Le DGPN est placé « sous l’autorité hiérarchique du directeur de cabinet et ne peut refuser une instruction qu’il lui donne », explique-t-il, en affirmant qu’à l’époque il ignorait l’usage que Claude Guéant faisait des fonds qu’il lui versait. Il rappelle surtout que lui, une fois arrivé dans les fonctions de DGPN, a mis un point d’honneur à faire appliquer dans son administration une note restée lettre morte et rédigée quatre ans plus tôt par… son prédécesseur, Claude Guéant. Datée de février 1998, elle indiquait que, « en aucun cas, les fonds d’enquête et d’investigation ne peuvent être considérés comme permettant d’alimenter un régime indemnitaire ». « Quand il me les a demandées, j’ai donné ces sommes à Claude Guéant. Il y avait des consignes, il y avait une note. J’imaginais qu’il appliquait les règles qu’il avait édictées lui-même », glisse Michel Gaudin, en ajoutant : « Cette manipulation d’espèces nécessite un minimum de confiance. »

La présidente, Bénédicte de Perthuis, insiste : « Si vous aviez su quel était leur usage, qu’auriez-vous fait ? – J’aurais dit écoute, Claude, je ne peux pas interdire, mais je ne peux pas prendre la responsabilité. » Assis derrière lui, Claude Guéant ne cille pas.

« Arrière, Satan »

C’est au tour de l’un de ses anciens collaborateurs au cabinet, Gérard Moisselin, d’être pressé de questions.

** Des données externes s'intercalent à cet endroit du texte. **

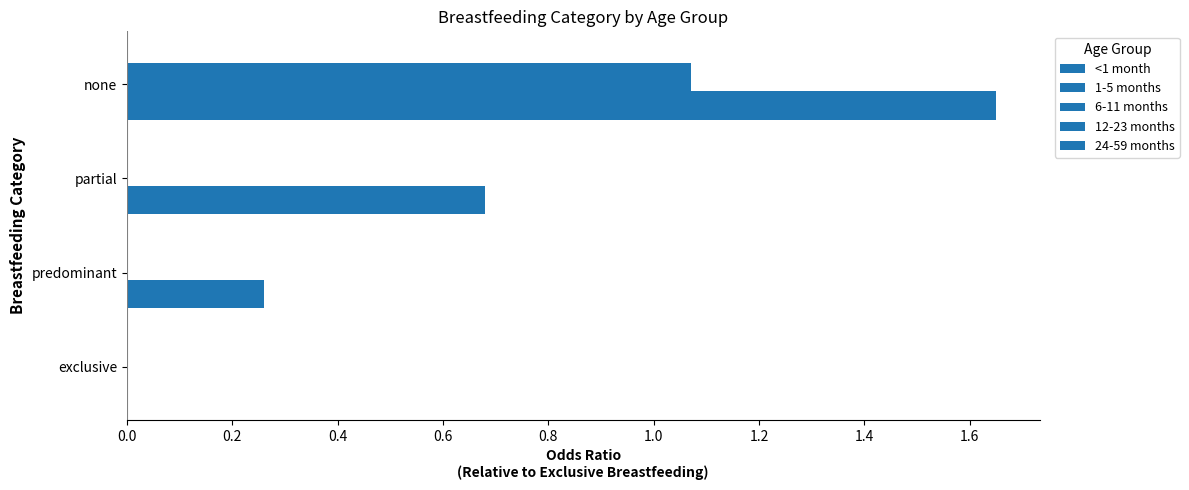

Count the number of data series in this chart.

4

Lui aussi lâche son ancien patron. Il raconte : « Un soir, Claude Guéant me tend une enveloppe. J’étais très étonné, je lui ai dit que je croyais que cette pratique avait disparu. J’ai cru pouvoir me fier à la réponse qu’il m’a faite, à savoir que cela était parfaitement autorisé. Alors oui, je n’ai pas déclaré ces sommes au fisc, parce que je savais qu’aucun policier ne le faisait. Ce n’est pas glorieux mais c’est comme ça ». La présidente : « Mais vous n’entrez pas dans la police ! Vous entrez au cabinet d’un ministre, vous êtes un représentant de la fonction publique. Il y a un décalage entre votre brillante carrière et la facilité avec laquelle vous acceptez. » Le prévenu, agacé : « J’ai déjà eu le courage de lui poser la question. Mais vous auriez voulu quoi ? Que je renvoie son enveloppe à la tête de Guéant en criant : Arrière, Satan ?»

Michel Camus lui succède à la barre. Mêmes questions, même gêne. La procureure Ulrika Weiss se lève : « Là c’est la citoyenne qui essaye d’imaginer la scène. Claude Guéant vous tend une enveloppe de 2 000 euros, c’est pas Noël, c’est pas votre anniversaire, et vous ne posez pas de questions ? La polémique sur les fonds spéciaux, ça ne fait pas tilt ? » Michel Camus : « J’ai en face de moi le directeur de cabinet du ministre de l’intérieur. C’était pour moi irrévérencieux, inimaginable, de lui demander si tout cela était conforme aux textes. – Et vous avez dit merci ? – Peut-être. »

Après trois jours de débats, on est là : Michel Gaudin, qui a rameuté comme témoins de moralité tous les grands noms de la police, dont l’ancien patron de la DST Pierre de Bousquet de Florian et l’ex-patronne de la police judiciaire Martine Monteil, campe le vertueux soumis aux ordres et croit en ses chances de relaxe. Les trois prévenus anciens membres du cabinet assument leur part de lâcheté face à l’autorité de celui qui était leur directeur. Reste Claude Guéant, seul, dans la figure du méchant.